Colin Edwin & Robert Jürjendal / The Weight Of A Shadow – CD-Review

Was haben Burnt Belief, Eternal Return, Porcupine Tree, Telergy, Dave Kerzner und Armonite miteinander gemein? Richtig, es handelt sich bei allen Genannten um Vertreter anspruchsvoller, ja sehr anspruchsvoller Musik. Sie haben aber noch mehr gemein, den australischen Basser Edwin Colin nämlich, der wahrscheinlich noch in vielen anderen Line-ups zu finden sein wird.

Was seinen Kaasmuusikud angeht, wird man ebenso auf RockTimes fündig, denn ein Album dieses estnischen (daher Kaasmuusikud, was Musikerkollege, Mitmusiker bedeutet) Tausendsassas hat mein Kollege Wolfgang bereits besprochen und mir mit seinem Review viel Recherchearbeit erspart, denn ich kann es mir nun sehr einfach machen und Informationen einfach aus seinem Artikel kopieren:

»Robert Jürjendal stammt aus Estland, und ist dort als Gitarrist und Komponist bekannt geworden. Und als solcher hat er auch nicht nur für sich geschaffen, er hat auch Musik für Chöre geschrieben, für Streichquartette, Dokumentarfilme, Theaterproduktionen, usw..
Seine Art, zu komponieren, ist stark beeinflusst von Minimal-Music, von Klassik, Prog Rock, auch Jazz und Kirchenmusik stellen Elemente seines Schaffens dar, mitunter abgerundet durch elektronische Effekte mit entsprechender Bearbeitung.«

Kennengelernt hatten sich die beiden Musiker bei Slow Electric, einem Projekt von Tim Bowness, den wir u. a. von No-Man, Centrozoon oder Memories Of Machines kennen. So klein ist die Welt, geworden, denn als vorliegendes Album im Briefkasten lag, war erst mal nicht klar, wohin ich die beiden Musiker stecken sollte. Dass es sich nicht um einfach getaktete Musik handelt, suggerierte bereits der Titel des Werkes, als auch das Coverbild. Und in der Tat kann man sehen, wie gewaltig der Schatten sein kann, der auf einem liegt. Ein Zwerg kann einen riesenhaften Schatten erzeugen, aber auch die umgekehrte Konstellation ist möglich. Das Coverbild stammt übrigens von Lotte Jürjendal, ebenfalls Musikerin und ob oder was sie mit Robert ansonsten zu tun hat, wissen wir nicht.
Zu den zwei Betrachtungsmöglichkeiten einen Schatten zu interpretieren, gibt es im schmalen Booklet etwas zu lesen, denn dort findet sich ein kleiner Text, dessen Quintessenz sich so liest, dass es für die Verwirrung der Augen zwei Gründe gibt und sie aus zwei Ursachen bestehen kann: sie gehen ins Licht oder sie kommen aus dem Licht.

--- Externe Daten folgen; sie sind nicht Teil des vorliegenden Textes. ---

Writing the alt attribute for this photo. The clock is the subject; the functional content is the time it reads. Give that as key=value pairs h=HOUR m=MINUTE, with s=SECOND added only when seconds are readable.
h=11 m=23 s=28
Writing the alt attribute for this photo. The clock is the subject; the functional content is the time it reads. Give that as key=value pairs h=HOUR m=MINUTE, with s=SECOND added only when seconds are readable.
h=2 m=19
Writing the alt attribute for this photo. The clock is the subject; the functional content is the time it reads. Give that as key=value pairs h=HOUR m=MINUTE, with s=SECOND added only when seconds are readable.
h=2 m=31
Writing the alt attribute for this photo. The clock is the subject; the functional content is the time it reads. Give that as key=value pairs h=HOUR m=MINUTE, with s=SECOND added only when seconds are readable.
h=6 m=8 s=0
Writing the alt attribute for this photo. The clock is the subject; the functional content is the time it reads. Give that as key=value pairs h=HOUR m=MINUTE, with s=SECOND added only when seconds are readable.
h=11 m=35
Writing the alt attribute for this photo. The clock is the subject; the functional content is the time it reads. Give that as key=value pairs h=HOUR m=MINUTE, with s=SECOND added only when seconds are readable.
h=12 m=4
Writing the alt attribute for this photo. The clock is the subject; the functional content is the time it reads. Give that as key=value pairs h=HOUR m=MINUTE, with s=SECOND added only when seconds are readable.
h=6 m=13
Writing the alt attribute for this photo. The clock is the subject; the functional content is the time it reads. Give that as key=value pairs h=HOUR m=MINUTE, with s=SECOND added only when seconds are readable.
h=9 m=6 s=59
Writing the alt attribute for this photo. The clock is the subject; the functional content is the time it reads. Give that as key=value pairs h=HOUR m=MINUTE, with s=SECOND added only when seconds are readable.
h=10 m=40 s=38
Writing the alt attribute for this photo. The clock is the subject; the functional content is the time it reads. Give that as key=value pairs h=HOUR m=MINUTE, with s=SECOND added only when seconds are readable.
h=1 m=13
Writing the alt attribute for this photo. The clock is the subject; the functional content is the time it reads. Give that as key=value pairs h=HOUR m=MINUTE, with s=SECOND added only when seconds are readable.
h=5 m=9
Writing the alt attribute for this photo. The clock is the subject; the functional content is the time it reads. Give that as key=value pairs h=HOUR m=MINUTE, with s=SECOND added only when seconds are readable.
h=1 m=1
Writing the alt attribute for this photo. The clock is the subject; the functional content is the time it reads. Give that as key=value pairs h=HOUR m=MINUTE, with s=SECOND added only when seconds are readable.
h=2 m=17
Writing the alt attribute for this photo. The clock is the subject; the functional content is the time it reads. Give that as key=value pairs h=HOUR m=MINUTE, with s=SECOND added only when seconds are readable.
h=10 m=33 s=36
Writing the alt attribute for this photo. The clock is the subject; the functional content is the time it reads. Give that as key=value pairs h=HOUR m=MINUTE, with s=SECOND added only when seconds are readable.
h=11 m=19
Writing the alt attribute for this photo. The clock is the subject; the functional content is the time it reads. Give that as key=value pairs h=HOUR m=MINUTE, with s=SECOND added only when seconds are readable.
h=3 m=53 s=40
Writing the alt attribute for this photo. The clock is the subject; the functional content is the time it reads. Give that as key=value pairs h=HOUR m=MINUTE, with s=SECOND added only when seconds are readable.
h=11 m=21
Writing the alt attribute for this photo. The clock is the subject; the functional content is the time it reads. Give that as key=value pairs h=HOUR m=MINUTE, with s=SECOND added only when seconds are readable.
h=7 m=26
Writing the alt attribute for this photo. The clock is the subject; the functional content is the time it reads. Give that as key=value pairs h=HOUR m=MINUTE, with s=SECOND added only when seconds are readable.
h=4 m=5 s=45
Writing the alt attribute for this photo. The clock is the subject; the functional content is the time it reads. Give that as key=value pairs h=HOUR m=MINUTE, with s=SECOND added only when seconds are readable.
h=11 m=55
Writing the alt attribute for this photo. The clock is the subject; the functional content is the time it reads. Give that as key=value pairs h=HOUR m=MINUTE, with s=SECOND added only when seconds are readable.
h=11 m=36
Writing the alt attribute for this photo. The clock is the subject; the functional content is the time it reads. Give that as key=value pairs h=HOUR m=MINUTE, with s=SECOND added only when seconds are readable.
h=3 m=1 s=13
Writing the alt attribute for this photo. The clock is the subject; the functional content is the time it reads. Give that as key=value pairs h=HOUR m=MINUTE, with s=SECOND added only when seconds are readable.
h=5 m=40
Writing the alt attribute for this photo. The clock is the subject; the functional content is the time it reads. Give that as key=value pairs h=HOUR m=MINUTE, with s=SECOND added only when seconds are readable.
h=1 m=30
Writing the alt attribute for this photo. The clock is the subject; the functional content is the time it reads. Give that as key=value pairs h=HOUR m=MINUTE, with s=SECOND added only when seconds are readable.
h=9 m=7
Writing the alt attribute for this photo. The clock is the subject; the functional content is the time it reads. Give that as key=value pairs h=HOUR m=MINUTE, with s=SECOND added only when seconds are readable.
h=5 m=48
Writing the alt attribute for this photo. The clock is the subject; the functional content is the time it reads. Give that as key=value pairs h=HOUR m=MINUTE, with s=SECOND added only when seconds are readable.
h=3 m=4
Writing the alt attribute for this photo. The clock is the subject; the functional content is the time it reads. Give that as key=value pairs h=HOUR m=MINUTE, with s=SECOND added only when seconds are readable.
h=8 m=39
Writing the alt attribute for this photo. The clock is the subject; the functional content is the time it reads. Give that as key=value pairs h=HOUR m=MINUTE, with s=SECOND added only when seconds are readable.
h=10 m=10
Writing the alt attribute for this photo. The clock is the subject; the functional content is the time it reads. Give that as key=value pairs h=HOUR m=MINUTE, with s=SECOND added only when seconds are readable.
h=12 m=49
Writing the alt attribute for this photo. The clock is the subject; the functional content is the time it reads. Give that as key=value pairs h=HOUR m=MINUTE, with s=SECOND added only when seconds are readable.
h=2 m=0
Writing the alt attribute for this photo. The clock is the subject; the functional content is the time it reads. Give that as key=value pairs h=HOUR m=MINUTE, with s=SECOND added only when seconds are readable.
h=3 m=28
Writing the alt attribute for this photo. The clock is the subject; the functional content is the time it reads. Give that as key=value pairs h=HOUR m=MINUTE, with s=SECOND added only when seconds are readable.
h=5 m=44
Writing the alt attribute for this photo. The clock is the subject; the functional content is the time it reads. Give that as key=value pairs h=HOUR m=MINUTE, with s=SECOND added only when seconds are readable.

Coverbild und eben erwähnte Weisheit lassen einen schon einmal abschalten und die Gedanken auf Reise gehen. Eine Reise – ich nehme es vorweg – die musikalisch durch viele unterschiedliche Landschaften führt und als eine weitere Säule der Entspannung taugt. Das Instrumentarium der beiden Künstler zeigt ja bereits, dass hier nicht der normale Rock auf der Agenda steht. Im weitesten Sinne kann man von Prog, Ambient, vielleicht auch ein wenig Experimental sprechen, aber das alles trifft es nicht so wirklich.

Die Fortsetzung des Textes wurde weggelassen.